Irwan ยท Kamis, 06 Desember 2018 - 19:57 WIB
6 Pejabat Diperiksa Penyidik KPK , Dirut PJT II Enggan Berkomentar

Dirut PJT II Djoko Saputro saat diwawancarai wartawan usai panen raya ikan di pinggir Waduk Jatiluhur, Kamis siang (6/12/2018). (Foto: iNews/Irwan)

PURWAKARTA, iNews.id – Direktur Utama (Dirut) Perum Jasa Tirta (PJT) II Jatiluhur Purwakarta, Jawa Barat (Jabar), Djoko Saputro enggan memberikan komentar terkait penggeledahan kantor dan pemeriksaan enam pejabat PJT II oleh Komisi Pemberantasan Korupsi (KPK).

Saat dikonfirmasi sejumlah awak media, Djoko Saputro yang baru menyaksikan panen raya ikan di pinggir Waduk Jatiluhur, Kamis siang (6/12/2018), Djoko langsung menghindar. Dia hanya membenarkan ada pemeriksaan KPK di kantornya.

“Iya. Tapi, itu bukan ranah saya untuk menjawab,” ujar Djoko Saputro.

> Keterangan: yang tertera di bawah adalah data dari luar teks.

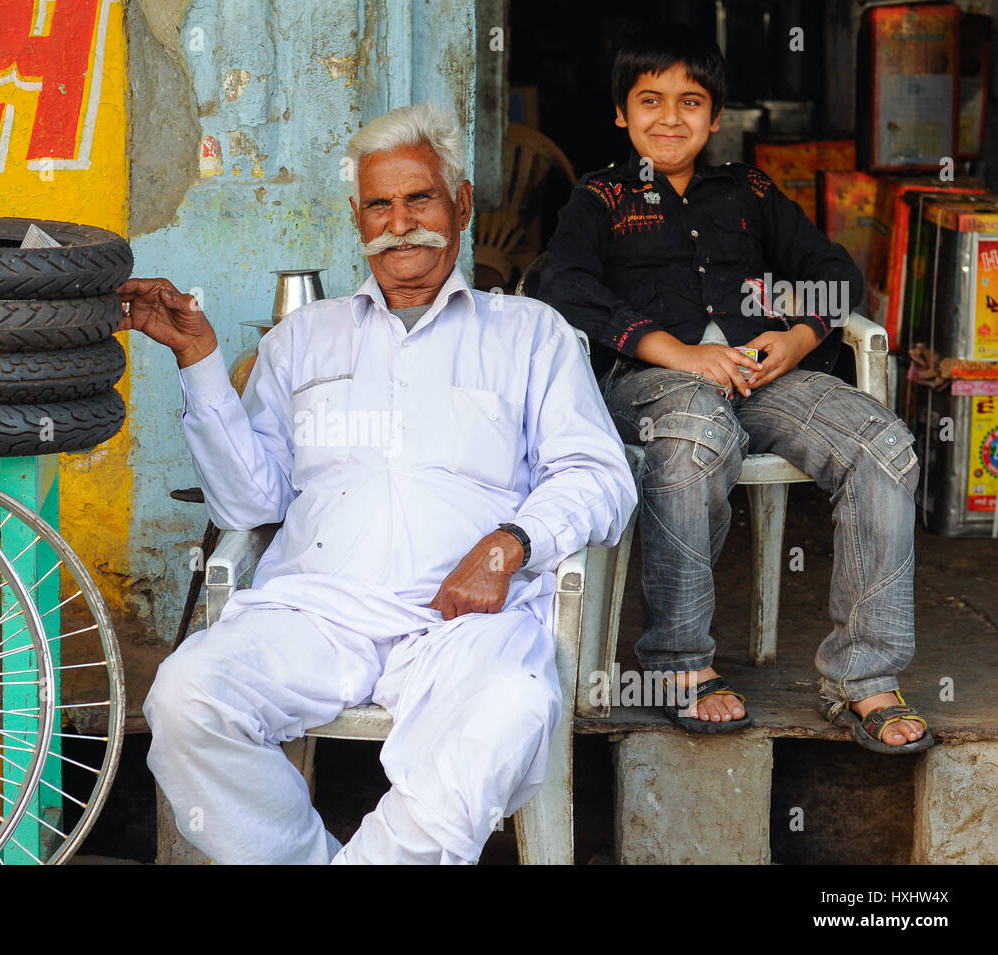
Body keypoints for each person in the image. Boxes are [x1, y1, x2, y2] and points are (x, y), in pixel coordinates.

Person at [122, 102, 637, 864]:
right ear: (358, 219)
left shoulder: (532, 334)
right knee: (185, 695)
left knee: (511, 706)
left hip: (463, 622)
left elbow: (600, 476)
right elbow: (249, 502)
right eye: (379, 205)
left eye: (420, 198)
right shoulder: (301, 339)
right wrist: (199, 361)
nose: (401, 223)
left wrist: (510, 542)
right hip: (319, 607)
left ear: (460, 204)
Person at [538, 24, 932, 752]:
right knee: (694, 437)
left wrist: (797, 337)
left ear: (715, 117)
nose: (670, 117)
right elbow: (561, 286)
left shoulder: (749, 191)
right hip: (651, 384)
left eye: (691, 102)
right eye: (649, 100)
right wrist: (677, 353)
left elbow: (834, 268)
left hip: (758, 377)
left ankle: (864, 674)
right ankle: (680, 664)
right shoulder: (601, 196)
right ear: (622, 113)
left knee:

Sejumlah penyidik KPK menggeledah Kantor Pusat PJT II di Jalan Lurah Kawi, Jatiluhur, Purwakarta, Jabar, Selasa lalu (4/12/2018). Penyidik KPK menggeledah sejumlah ruangan di kantor perusahaan BUMN yang mengelola Waduk Jatiluhur tersebut, di antaranya kantor sekuriti dan ruangan monitor kamera pengintai CCTV.

BACA JUGA:

Sejumlah Pejabat PJT II Diperiksa KPK di Mapolres Purwakarta

Kantor PJT II Jatiluhur Digeledah, Ketua KPK: Kasus Baru Jasa Tirta

KPK Geledah Kantor PJT II Jatiluhur Purwakarta

Keesokan harinya, Rabu siang (5/12/2018), penyidik KPK juga memeriksa enam pejabat PJT II di Aula Mapolres Purwakarta. Penggeledahan kantor dan pemeriksaan enam pejabat PJT II oleh KPK ini diduga terkait kasus korupsi jasa konstruksi proyek 2017 lalu.

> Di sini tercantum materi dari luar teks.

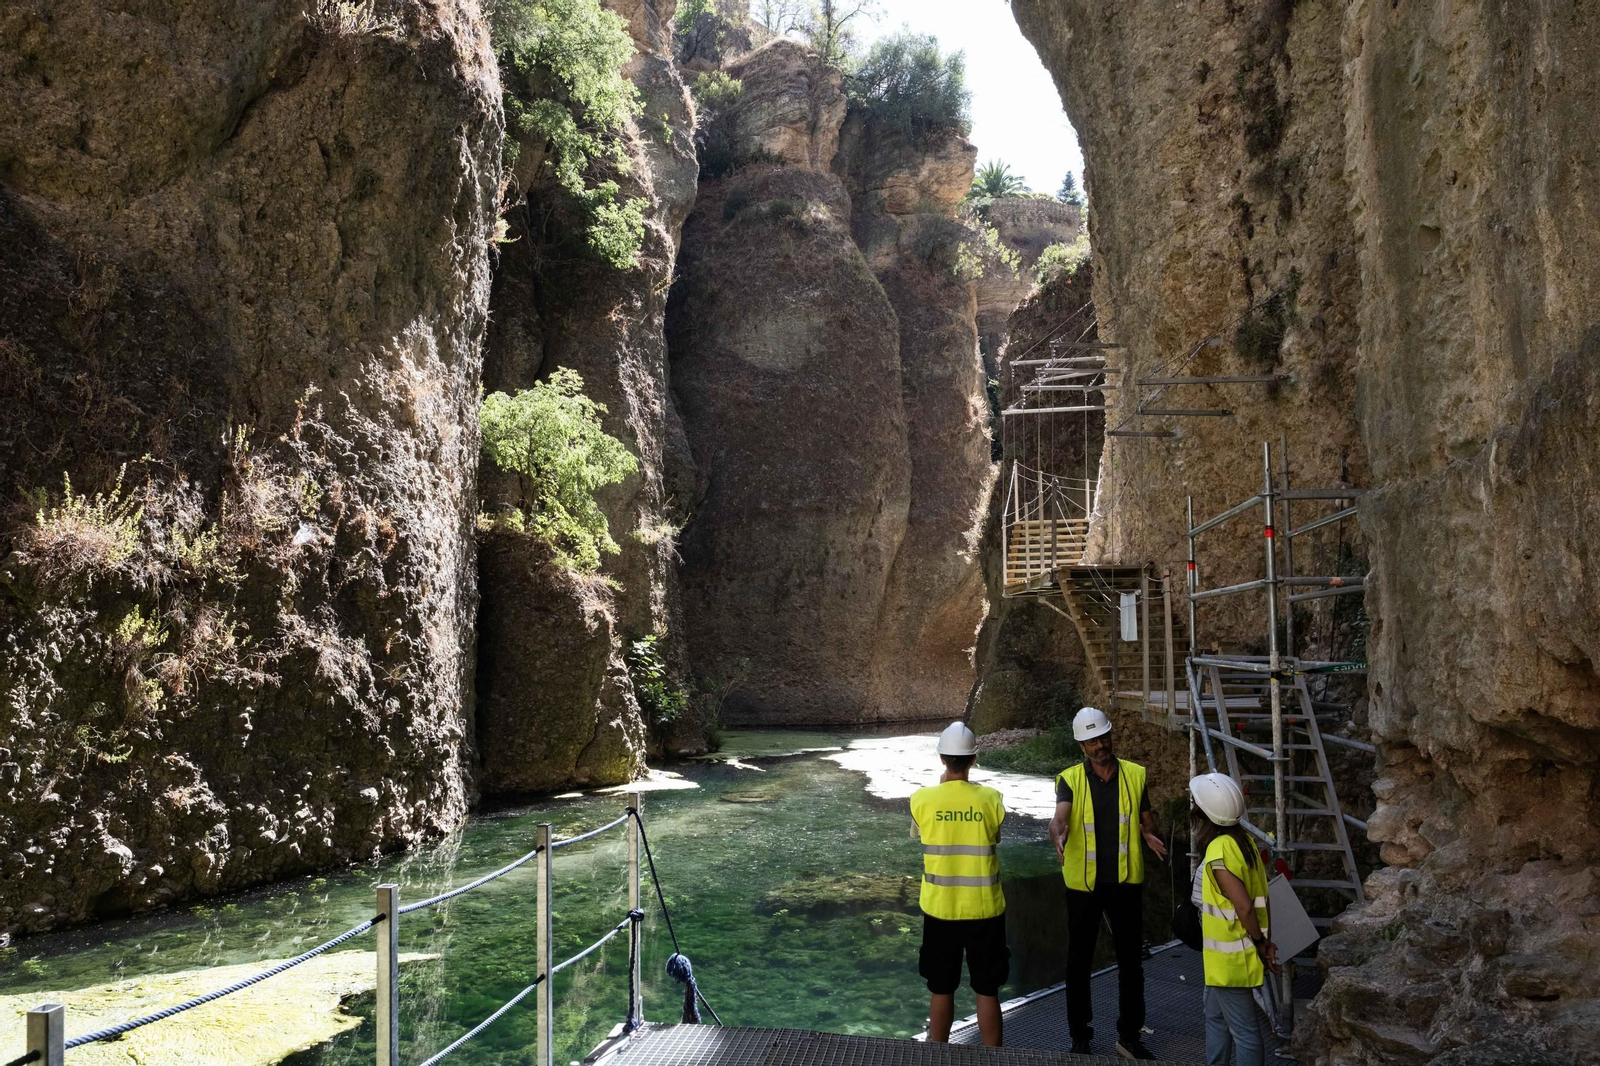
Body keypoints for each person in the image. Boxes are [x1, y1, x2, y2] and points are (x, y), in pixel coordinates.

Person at [1050, 706, 1168, 1059]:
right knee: (1079, 962)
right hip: (1083, 886)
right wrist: (1057, 835)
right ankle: (1080, 1038)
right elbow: (1059, 819)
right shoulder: (1069, 779)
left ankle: (1129, 1037)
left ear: (1110, 736)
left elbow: (1146, 819)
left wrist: (1149, 834)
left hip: (1125, 882)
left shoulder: (1134, 775)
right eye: (1091, 741)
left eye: (1103, 737)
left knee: (1131, 962)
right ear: (1082, 746)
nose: (1100, 745)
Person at [909, 721, 1009, 1047]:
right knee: (987, 989)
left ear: (942, 759)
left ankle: (938, 1055)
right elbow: (994, 837)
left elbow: (918, 833)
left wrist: (941, 788)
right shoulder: (991, 800)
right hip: (985, 910)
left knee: (941, 988)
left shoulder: (922, 800)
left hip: (940, 910)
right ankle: (994, 1057)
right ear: (974, 759)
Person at [1189, 772, 1279, 1066]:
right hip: (1225, 959)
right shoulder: (1245, 843)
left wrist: (1261, 943)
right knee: (1214, 1017)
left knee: (1245, 1032)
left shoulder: (1218, 851)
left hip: (1231, 959)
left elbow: (1244, 907)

Kapolres Purwakarta, AKBP Twedi AB membenarkan sejumlah pejabat PJT II diperiksa KPK. Menurut Kapolres, KPK hanya meminjam tempat untuk memeriksa di mapolres. “Kami hanya meminjamkan ruangan,” ucapnya.

Pemeriksaan sejumlah pejabat PJT II ini diduga terkait kasus korupsi jasa kontruksi proyek 2017. Ketua Komisi Pemberantasan Korupsi (KPK) Agus Rahardjo menyebut penggeledahan di Jatiluhur, Purwakarta terkait dengan kasus PJT II. “Ya kasus di Jasa Tirta,” kata Agus Rahardjo.